Print the listing exactly, but only as far as the line containing "histopathology image reveals". The first line and that line are both included.

* * * * * * *

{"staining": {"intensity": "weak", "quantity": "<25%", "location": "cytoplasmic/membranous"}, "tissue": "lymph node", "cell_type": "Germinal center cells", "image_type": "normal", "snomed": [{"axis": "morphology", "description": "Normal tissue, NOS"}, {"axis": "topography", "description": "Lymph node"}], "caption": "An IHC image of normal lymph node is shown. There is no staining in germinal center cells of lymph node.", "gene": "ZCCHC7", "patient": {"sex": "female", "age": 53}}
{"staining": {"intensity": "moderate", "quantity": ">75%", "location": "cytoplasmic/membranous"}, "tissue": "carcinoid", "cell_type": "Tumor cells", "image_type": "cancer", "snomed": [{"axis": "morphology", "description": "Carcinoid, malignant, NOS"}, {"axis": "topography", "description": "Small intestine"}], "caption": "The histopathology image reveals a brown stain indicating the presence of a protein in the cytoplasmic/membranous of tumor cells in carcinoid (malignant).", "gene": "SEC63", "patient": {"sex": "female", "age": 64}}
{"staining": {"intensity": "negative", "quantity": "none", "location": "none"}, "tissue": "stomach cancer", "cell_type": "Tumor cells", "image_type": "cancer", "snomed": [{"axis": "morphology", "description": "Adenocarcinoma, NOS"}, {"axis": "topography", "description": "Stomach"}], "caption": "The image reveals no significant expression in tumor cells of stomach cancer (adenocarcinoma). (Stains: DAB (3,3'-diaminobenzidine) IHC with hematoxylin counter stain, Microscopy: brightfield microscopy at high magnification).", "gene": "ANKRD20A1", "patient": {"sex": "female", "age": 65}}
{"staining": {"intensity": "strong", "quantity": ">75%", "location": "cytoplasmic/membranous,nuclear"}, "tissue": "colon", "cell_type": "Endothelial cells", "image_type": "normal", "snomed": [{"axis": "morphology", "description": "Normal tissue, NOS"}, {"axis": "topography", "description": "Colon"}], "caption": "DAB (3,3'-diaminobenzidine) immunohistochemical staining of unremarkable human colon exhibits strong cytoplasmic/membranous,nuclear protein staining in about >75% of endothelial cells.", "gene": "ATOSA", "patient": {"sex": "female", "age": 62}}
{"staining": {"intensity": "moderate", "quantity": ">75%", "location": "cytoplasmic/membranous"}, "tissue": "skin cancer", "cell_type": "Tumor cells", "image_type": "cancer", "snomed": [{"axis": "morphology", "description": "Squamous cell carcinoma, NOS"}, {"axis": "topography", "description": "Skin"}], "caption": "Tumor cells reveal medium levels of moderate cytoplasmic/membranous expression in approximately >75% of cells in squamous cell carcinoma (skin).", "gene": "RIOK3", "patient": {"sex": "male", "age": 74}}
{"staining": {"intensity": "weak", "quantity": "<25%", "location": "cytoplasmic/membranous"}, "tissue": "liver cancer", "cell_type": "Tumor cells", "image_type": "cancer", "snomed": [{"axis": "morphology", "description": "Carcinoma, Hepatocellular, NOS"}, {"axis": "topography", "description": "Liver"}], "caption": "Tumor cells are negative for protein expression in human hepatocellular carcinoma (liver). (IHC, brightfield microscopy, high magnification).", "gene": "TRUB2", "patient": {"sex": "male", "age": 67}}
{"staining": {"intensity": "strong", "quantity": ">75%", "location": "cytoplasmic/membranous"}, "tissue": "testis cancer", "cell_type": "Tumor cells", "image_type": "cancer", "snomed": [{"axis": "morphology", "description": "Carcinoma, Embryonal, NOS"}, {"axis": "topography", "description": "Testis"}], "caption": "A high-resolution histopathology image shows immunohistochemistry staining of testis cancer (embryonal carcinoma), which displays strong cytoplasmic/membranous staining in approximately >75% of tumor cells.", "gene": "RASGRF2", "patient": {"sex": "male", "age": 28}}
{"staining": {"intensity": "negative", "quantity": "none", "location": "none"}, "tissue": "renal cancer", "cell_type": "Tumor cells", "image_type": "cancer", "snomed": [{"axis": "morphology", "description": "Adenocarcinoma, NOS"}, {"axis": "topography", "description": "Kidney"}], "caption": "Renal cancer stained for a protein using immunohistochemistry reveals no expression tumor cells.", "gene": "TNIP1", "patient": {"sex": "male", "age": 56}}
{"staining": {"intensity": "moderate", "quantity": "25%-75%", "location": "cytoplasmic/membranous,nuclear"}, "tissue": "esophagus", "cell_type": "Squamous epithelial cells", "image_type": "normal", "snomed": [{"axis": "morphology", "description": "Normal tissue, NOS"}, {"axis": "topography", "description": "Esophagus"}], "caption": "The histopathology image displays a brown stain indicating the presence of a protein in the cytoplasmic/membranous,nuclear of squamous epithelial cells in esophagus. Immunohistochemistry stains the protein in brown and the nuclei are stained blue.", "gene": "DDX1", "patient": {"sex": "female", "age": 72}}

* * * * * * *

Answer to this exercise:
{"staining": {"intensity": "weak", "quantity": "<25%", "location": "cytoplasmic/membranous"}, "tissue": "lymph node", "cell_type": "Germinal center cells", "image_type": "normal", "snomed": [{"axis": "morphology", "description": "Normal tissue, NOS"}, {"axis": "topography", "description": "Lymph node"}], "caption": "An IHC image of normal lymph node is shown. There is no staining in germinal center cells of lymph node.", "gene": "ZCCHC7", "patient": {"sex": "female", "age": 53}}
{"staining": {"intensity": "moderate", "quantity": ">75%", "location": "cytoplasmic/membranous"}, "tissue": "carcinoid", "cell_type": "Tumor cells", "image_type": "cancer", "snomed": [{"axis": "morphology", "description": "Carcinoid, malignant, NOS"}, {"axis": "topography", "description": "Small intestine"}], "caption": "The histopathology image reveals a brown stain indicating the presence of a protein in the cytoplasmic/membranous of tumor cells in carcinoid (malignant).", "gene": "SEC63", "patient": {"sex": "female", "age": 64}}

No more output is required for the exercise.